Interactive Brokers said it had experienced a “significant failure” in a data storage system and it was working with a vendor on “analysis and recovery”. The Greenwich, Connecticut-based company apologised and added it expected services to be restored “promptly” after an outage stretching over several hours.

Robinhood, which has become synonymous with the boom in retail trading this year, also endured an outage on its website and app that prevented clients from accessing their accounts. “This morning, some customers may have experienced a short disruption in trading due to a technical issue,” the company said, adding that it was “now completely resolved”. 

Trading on retail platforms has exploded this year, propelled by competition among brokers. New entrants like Robinhood have offered investors free trading to grab market share, forcing established players like E*Trade and Charles Schwab to follow suit to defend themselves. But as investors have clamoured to trade in busy periods, brokerages such as Charles Schwab, TD Ameritrade and Fidelity have suffered technical issues or outages, including just last month.

“The November problems should have been a red flag for regulators indicating that there may be some more problems that remained unaddressed from the March issues,” said Dennis Kelleher, president of Better Markets, a non-profit that promotes public interests in financial markets.

“It is troubling that not even a month after the November problems we have additional problems harming investors . . . An investor who can’t trade in real time is a harmed investor.”

This year has been peppered with similar incidents. During the depths of the sell-off in March, Robinhood suffered large scale disruptions that cut off trading for clients, including immediately after a surprise rate cut by the Federal Reserve.

The latest glitches came as Tesla, a stock particular popular with retail clients, hit a record high on Monday.

The rally this year in popular stocks such as Tesla, Amazon, Apple, Netflix and Google’s parent Alphabet have drawn more retail investors into the market. Some new investors have also invested funds they received from the government in the market, that were intended to help with the coronavirus pandemic.

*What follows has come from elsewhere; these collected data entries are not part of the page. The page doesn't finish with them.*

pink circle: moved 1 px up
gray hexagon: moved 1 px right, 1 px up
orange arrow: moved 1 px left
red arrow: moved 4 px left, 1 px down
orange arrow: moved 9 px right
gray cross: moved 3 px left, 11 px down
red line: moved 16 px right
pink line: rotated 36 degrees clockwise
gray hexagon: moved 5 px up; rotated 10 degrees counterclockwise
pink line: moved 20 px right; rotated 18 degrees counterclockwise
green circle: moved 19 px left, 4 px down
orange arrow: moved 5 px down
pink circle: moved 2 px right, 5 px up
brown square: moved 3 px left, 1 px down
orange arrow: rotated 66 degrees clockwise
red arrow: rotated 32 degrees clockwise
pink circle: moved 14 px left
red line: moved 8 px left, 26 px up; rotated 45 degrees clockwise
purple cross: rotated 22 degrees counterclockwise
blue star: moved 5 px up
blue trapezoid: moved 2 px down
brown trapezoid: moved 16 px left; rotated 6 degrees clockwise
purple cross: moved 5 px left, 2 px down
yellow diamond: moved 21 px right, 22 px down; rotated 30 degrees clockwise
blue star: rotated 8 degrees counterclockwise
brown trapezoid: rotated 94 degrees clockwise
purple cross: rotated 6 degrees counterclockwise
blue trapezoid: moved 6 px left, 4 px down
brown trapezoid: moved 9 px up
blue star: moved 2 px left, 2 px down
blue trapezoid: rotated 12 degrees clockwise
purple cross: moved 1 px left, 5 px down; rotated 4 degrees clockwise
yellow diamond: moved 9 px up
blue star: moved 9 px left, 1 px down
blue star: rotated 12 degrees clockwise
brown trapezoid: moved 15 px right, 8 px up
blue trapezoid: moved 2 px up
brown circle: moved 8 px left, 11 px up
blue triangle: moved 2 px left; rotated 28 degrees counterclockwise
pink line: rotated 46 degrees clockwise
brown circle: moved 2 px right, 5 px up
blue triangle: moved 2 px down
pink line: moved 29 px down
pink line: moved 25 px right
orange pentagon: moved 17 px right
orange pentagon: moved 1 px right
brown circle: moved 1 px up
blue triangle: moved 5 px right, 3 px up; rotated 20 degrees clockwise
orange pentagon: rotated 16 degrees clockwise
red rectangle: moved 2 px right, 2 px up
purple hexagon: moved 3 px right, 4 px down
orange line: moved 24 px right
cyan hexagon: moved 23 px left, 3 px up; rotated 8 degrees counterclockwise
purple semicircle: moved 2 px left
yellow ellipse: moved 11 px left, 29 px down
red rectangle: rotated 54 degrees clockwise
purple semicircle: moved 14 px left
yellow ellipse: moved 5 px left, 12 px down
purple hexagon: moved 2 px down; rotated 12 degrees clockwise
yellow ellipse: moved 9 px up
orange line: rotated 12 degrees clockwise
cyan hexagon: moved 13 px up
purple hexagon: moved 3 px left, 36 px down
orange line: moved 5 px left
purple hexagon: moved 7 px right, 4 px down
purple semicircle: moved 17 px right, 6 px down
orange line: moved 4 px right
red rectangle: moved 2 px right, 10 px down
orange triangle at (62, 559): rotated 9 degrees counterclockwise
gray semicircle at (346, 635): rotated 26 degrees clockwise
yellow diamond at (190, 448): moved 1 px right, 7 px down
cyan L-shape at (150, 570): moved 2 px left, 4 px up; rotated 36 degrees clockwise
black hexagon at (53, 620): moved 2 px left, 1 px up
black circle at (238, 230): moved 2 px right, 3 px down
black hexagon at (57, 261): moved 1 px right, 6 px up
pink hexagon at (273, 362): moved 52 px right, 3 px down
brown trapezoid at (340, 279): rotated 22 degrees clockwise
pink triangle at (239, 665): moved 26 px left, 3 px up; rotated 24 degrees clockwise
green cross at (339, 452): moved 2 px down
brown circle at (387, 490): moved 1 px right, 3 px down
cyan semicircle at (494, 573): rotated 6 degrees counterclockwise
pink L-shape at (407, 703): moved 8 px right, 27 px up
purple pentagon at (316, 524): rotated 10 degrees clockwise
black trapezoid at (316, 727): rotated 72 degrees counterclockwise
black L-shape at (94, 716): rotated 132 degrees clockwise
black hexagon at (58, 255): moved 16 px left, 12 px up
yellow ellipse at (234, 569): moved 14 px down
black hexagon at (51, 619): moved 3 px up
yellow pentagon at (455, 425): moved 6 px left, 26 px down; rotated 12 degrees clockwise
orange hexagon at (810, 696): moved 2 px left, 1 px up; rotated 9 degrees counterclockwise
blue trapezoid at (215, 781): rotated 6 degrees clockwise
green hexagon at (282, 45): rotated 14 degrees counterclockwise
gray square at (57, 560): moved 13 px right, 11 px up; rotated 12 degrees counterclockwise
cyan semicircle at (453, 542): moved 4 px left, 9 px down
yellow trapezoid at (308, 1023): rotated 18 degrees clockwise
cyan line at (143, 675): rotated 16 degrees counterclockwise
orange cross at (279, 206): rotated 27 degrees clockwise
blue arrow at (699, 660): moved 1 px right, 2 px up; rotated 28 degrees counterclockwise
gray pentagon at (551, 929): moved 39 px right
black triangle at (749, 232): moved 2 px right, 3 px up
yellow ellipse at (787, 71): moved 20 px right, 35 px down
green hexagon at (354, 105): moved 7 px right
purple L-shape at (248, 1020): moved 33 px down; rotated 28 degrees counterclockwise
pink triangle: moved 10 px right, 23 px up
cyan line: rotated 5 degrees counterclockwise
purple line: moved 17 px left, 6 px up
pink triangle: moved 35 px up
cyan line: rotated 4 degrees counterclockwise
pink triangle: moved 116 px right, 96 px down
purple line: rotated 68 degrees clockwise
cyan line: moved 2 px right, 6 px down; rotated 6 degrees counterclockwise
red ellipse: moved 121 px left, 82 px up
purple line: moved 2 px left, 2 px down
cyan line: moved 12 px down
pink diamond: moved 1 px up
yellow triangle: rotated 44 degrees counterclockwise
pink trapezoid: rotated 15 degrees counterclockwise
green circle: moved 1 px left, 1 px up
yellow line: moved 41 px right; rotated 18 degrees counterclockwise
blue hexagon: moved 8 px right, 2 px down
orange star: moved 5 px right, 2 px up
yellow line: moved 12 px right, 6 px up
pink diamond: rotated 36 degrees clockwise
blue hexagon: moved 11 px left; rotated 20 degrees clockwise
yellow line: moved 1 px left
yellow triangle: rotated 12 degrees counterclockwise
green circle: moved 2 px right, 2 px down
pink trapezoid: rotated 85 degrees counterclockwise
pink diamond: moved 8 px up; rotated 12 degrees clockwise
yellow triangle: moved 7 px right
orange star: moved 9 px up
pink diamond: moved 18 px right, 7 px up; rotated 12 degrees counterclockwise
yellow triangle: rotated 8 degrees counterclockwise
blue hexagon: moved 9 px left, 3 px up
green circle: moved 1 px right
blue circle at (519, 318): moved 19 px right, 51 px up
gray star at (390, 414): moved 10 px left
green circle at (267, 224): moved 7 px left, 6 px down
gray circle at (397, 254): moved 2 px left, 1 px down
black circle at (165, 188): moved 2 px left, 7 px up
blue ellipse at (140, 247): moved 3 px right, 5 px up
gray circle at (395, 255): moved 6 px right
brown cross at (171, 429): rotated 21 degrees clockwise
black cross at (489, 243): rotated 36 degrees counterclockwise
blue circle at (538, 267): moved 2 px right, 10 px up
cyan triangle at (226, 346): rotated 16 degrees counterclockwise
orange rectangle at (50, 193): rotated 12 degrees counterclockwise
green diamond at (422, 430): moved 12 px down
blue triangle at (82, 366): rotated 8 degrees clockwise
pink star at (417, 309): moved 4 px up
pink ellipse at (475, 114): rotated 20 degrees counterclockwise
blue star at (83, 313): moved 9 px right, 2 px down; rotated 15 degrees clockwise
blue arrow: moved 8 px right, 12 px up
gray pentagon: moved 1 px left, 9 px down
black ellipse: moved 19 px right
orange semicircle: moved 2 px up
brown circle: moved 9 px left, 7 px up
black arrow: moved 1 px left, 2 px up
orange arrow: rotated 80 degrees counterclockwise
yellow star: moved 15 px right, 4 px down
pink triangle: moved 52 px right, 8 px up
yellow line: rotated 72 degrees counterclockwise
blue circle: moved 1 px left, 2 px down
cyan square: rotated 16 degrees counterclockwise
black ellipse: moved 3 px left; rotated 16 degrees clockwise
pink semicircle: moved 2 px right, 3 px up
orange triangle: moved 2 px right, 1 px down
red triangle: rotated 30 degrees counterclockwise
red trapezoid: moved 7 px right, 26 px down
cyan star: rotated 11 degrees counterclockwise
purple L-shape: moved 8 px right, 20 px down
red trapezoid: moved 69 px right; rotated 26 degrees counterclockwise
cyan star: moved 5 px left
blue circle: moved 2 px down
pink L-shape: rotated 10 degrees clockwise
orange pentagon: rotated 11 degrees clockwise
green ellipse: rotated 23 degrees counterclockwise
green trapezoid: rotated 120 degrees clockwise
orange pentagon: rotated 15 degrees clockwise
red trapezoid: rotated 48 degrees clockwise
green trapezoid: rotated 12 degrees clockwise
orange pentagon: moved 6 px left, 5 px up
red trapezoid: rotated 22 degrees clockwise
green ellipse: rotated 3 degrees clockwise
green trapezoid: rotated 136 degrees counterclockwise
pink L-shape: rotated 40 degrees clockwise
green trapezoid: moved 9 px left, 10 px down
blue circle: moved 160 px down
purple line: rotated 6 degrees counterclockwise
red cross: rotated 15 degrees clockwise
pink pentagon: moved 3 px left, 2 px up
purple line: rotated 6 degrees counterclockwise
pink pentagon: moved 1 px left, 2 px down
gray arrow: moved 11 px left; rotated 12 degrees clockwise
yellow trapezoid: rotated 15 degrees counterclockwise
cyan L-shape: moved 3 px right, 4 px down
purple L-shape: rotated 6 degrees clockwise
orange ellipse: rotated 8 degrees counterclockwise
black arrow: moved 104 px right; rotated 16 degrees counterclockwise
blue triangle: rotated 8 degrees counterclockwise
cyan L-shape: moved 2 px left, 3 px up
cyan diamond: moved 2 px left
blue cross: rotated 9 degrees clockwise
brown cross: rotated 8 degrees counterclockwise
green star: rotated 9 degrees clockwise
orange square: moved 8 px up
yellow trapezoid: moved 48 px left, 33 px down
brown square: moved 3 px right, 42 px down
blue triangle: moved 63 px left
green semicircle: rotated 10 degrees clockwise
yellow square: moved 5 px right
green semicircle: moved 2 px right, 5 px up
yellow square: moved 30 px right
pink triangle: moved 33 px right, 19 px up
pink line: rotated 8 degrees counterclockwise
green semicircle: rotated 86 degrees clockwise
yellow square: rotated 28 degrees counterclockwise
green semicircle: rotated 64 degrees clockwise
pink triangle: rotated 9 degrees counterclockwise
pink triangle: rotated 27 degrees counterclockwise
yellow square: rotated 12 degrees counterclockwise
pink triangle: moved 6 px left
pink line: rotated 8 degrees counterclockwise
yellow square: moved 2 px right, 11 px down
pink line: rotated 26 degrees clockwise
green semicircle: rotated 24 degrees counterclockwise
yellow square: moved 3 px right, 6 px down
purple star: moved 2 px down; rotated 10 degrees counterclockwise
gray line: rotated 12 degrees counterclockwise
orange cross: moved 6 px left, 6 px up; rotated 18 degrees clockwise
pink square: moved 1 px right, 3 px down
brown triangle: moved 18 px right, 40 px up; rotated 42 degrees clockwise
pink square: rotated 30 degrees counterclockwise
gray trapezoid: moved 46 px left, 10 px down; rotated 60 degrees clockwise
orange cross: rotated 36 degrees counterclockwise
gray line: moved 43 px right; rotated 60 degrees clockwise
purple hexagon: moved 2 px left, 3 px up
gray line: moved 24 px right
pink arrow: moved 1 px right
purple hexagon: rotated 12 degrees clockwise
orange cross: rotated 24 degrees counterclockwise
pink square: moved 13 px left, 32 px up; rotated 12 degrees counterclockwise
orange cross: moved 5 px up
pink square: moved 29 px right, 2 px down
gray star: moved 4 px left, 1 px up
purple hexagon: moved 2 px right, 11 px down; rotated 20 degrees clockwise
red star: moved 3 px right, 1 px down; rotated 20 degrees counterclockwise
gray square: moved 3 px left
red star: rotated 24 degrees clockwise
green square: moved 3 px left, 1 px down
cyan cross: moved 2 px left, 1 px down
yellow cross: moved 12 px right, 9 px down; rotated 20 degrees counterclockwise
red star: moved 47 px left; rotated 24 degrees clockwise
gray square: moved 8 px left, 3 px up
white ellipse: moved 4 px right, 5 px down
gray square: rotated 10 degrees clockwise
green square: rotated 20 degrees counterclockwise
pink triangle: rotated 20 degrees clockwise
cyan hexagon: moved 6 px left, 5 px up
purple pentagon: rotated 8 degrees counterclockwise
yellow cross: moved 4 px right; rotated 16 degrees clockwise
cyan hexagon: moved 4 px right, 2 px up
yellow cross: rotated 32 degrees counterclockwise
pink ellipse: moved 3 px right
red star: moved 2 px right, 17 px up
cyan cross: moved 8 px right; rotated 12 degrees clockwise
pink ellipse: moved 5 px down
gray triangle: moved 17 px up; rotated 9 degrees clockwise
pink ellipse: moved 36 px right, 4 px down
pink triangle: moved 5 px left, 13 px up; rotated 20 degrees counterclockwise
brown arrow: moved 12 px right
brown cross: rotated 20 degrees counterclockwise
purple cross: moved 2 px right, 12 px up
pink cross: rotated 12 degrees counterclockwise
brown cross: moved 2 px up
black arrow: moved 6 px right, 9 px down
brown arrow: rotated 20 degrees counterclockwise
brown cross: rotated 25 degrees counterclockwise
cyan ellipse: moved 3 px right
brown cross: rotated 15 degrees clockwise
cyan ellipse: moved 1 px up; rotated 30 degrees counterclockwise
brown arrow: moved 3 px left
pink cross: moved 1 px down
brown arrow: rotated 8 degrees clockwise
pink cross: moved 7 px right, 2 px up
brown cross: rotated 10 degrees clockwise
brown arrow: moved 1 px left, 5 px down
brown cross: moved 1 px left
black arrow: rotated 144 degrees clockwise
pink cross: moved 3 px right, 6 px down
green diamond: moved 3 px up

Retail trading made up only 9 per cent of the total US market flow at the start of the year but accounted for 16 per cent by June, according to data from Bloomberg Intelligence.

Interactive is one of the largest retail brokers, typically executing more than 4bn shares a month, but is smaller than rivals like TD Ameritrade, E*Trade and Robinhood. Interactive is gearing up to grab more market share and last week bought a retail client business from Folio Financial, the wealth management business owned by Goldman Sachs. Interactive will take on another 70,000 retail accounts as part of the deal.

Shares in Interactive Brokers slid as much as 3.7 per cent on Monday.

Interactive also took a $104m hit earlier this year after the price of WTI crude oil went negative. Several customers were caught on the wrong side of the trade and lost more than the amount of equity in their accounts, forcing the broker to step in and pay the margin owed to the clearing houses.